Source material:
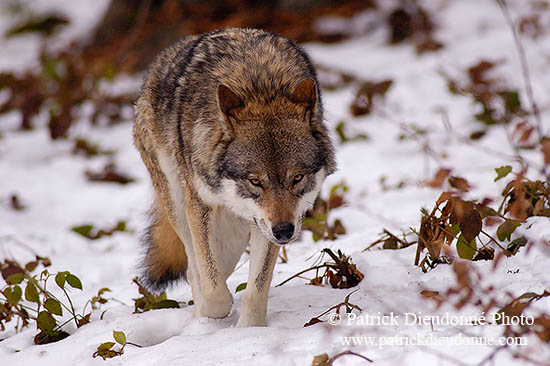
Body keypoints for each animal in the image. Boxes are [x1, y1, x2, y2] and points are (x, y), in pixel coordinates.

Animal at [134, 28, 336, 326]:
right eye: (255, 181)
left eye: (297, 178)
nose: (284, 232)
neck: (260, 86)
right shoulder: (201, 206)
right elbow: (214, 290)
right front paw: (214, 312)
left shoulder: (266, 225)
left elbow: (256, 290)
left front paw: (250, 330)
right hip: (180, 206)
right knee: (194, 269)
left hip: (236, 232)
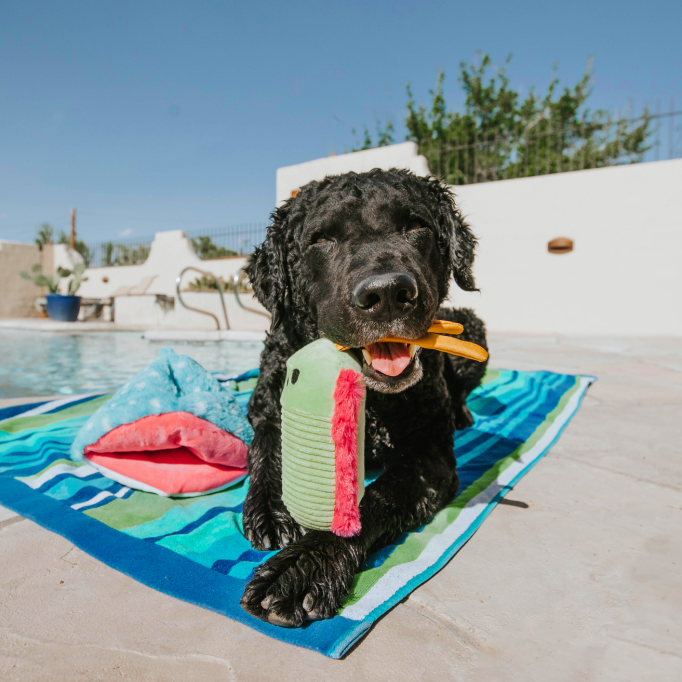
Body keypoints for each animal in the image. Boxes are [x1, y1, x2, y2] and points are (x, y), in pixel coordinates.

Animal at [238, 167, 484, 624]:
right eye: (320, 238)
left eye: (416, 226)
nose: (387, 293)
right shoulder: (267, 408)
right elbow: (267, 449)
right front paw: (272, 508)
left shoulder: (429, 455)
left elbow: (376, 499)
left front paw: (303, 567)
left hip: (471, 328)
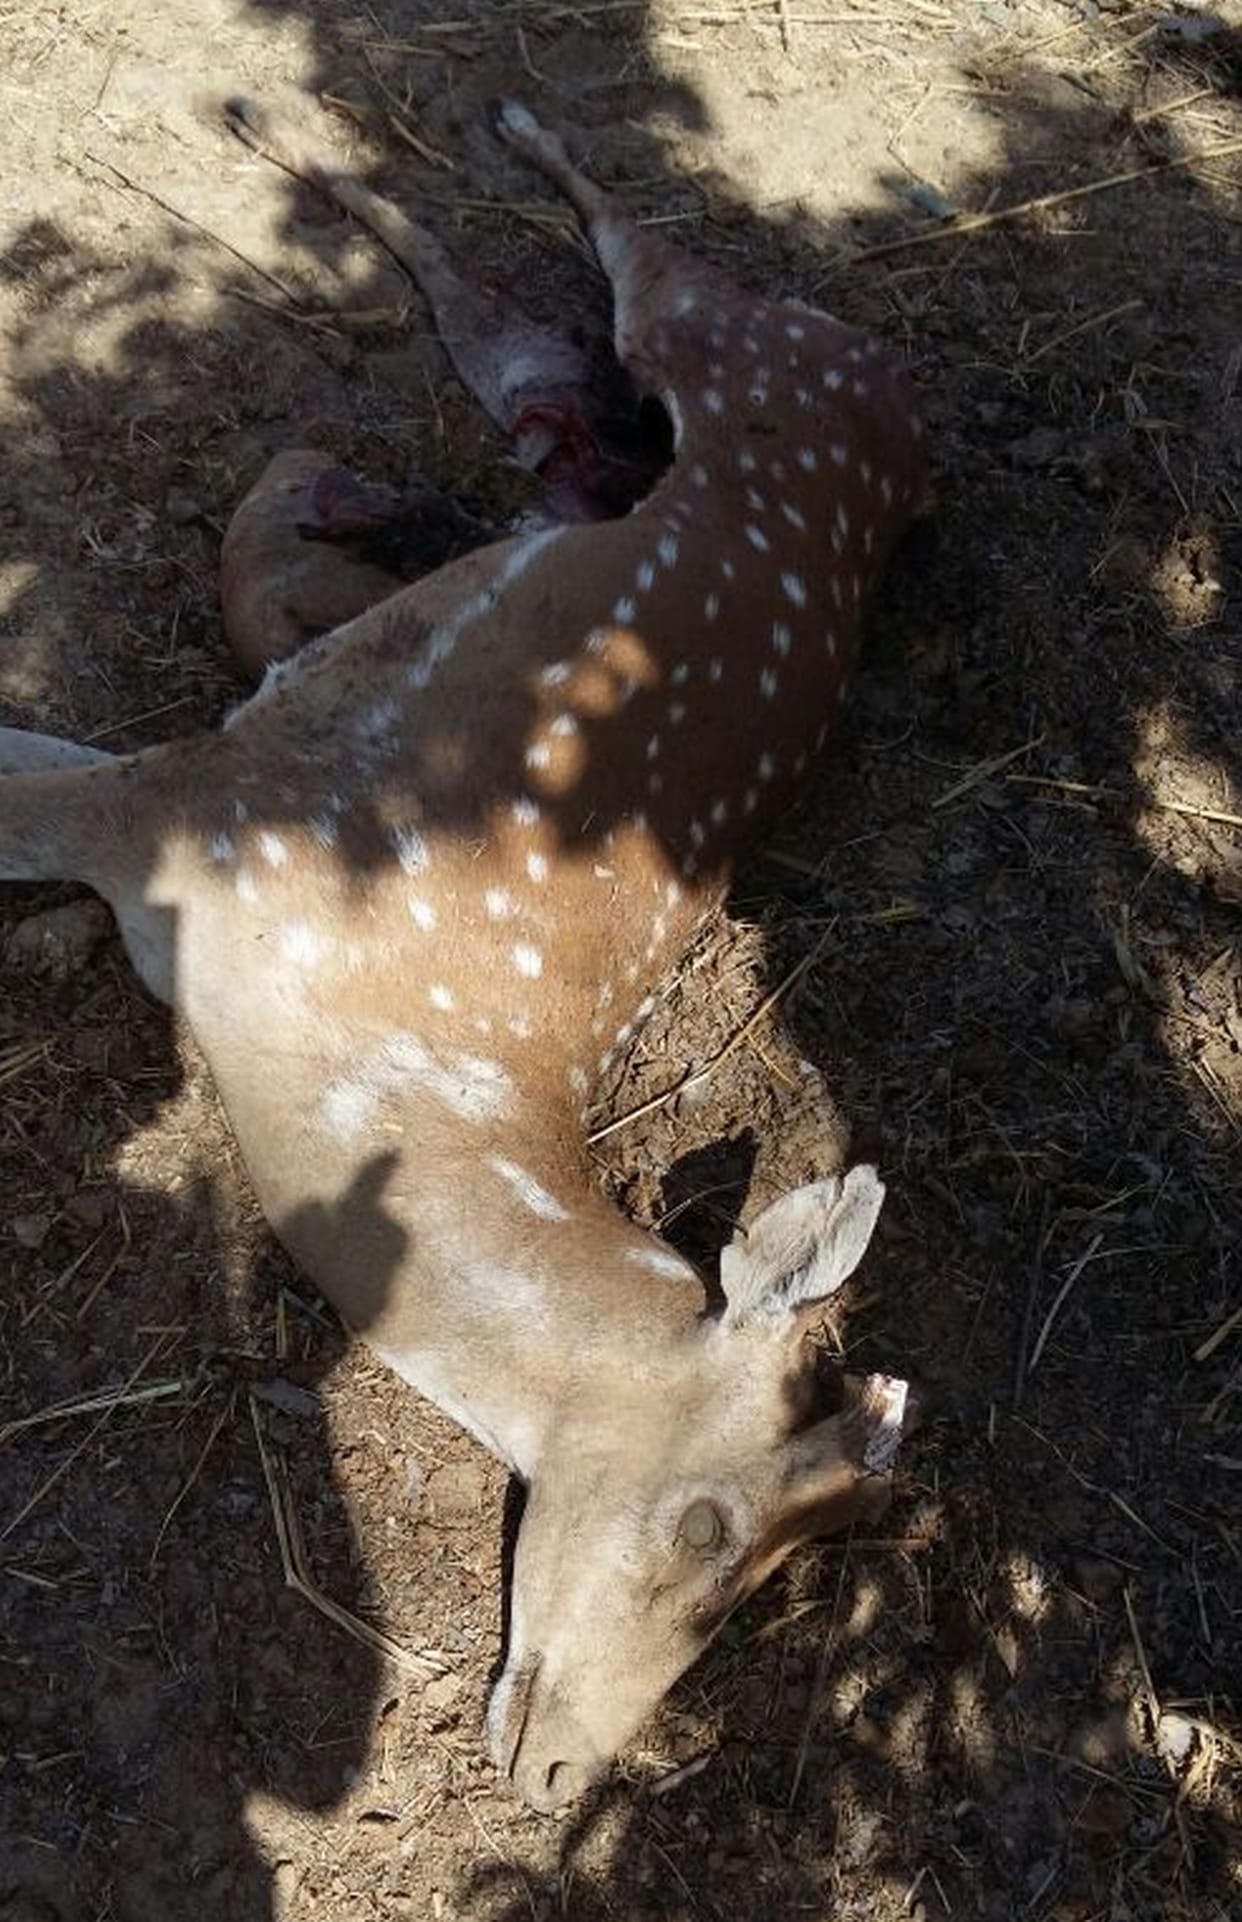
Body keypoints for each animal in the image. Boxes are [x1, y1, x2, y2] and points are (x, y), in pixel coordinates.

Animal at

...

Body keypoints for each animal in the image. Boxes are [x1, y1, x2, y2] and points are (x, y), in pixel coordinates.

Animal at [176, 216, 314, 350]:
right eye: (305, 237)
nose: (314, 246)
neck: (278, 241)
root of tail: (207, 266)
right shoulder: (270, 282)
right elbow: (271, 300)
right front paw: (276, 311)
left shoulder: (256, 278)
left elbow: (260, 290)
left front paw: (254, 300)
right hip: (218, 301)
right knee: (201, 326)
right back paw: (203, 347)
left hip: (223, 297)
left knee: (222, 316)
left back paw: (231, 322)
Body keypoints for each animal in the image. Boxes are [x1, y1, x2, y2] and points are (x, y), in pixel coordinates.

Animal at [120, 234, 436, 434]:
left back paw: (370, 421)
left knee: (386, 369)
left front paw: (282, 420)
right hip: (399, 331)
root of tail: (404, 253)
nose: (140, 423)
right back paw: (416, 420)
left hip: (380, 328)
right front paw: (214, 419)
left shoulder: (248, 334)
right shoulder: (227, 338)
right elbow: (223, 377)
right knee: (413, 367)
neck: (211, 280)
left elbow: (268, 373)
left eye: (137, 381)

Required work: Going back to the entries above, set down exactly the lines that begin at the one with "right front paw: (214, 312)" and end at the one with "left hip: (236, 232)", both included, and nothing else.

Result of the exercise:
right front paw: (214, 312)
left shoulder: (266, 225)
left elbow: (256, 290)
left front paw: (250, 330)
right hip: (180, 206)
right knee: (194, 269)
left hip: (236, 232)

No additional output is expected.